Officials attempted to replicate London bomb plot; by testing various quantities of explosive liquids, TSA officials found the level where damage could be done without imperiling an airplane; plastic-bag regulations to continue indefinitely

It turns out Kip Hawley might not be an idiot after all. Last week we reported on a cynical businessman who, while moving through a checkpoint at the Milwaukee airport, took a felt-tip marker to his regulation quart plastic bag in order to impune the intelligence of the TSA chief. Hawley, the man believed, had no basis for a new rule permitting small amounts of liquids onboard so long as they were placed in a ziplock bag first, and he wanted to say so. As readers may recall, security officials detained the man and then told him his first amendment rights did not apply in screening areas. This was not a correct statement of the law, and it would have been much better for the officials there to explain what we now know: TSA officials reached their bagging policy only after extensive study, a study undertaken in part because, as the New York Times reported, “they were aware of the skepticism over the new checkpoint rules.”

“We looked at it from the chemistry point of view, the physics point of view — which kind of operational tactics one might use, with different scenarios,” said Kip Hawley. The first step was to see if the explosives intended for the London plot would actually detonate. The alleged terrorists had intended to mix the chemicals in a sealed sports drink container (Lucozade, for those interested in dumping their investment) by first removing the liquid with a hypodermic needle and replacing it with hydrogen peroxide. Another bottle would be filled with another common househld substance, which has not been named. After mixing the two together, the solution was to be detonated using a charge hidden in a hollowed out battery.

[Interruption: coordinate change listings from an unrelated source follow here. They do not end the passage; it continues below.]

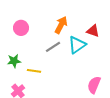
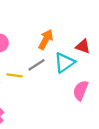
yellow line: (34, 71) -> (15, 75), moved
pink semicircle: (94, 85) -> (81, 90), moved

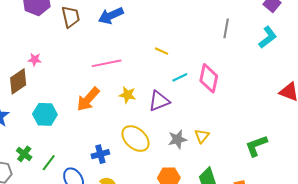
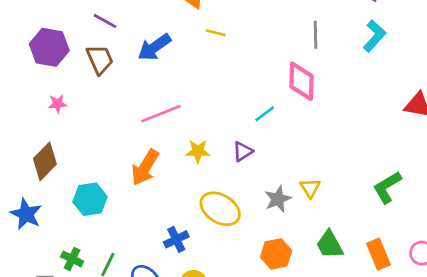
yellow line: (162, 51) -> (216, 33), moved
pink star: (35, 59) -> (58, 104), moved
pink diamond: (209, 78) -> (301, 81), moved
purple triangle: (159, 101) -> (243, 151), size x0.7

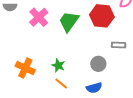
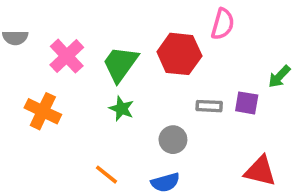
green star: (58, 65) -> (122, 109), moved
orange cross: (25, 68) -> (43, 111), moved

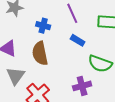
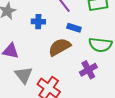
brown semicircle: (40, 53) -> (59, 47), moved, turned 85

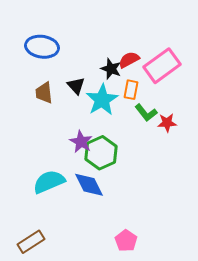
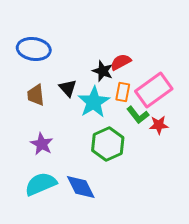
pink rectangle: (162, 66) -> (154, 90), moved
purple star: (81, 142) -> (42, 144), moved
green hexagon: (101, 153) -> (108, 144), moved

TSA scientists did not atempt to replicate these steps. Instead they allowed robots to mix the chemicals and then detonated the device while resting safely in a nearby bunker. Cameras recorded the event, and other sensors stood by to take readings on the power and duration of the blasts. After repeating the experiment using varied amounts of chemicals, they discovered that at a small enough quantity, the explosion, though deadly, would not be strong enough to destroy an airplane. “Taking into account the possibility that terrorists might act as a team and pool ingredients, officials arrived at the limit of one quart-size plastic bag per passenger,” the Times reported. TSA plans to keep the liquid-bagging procedure in place indefinitely.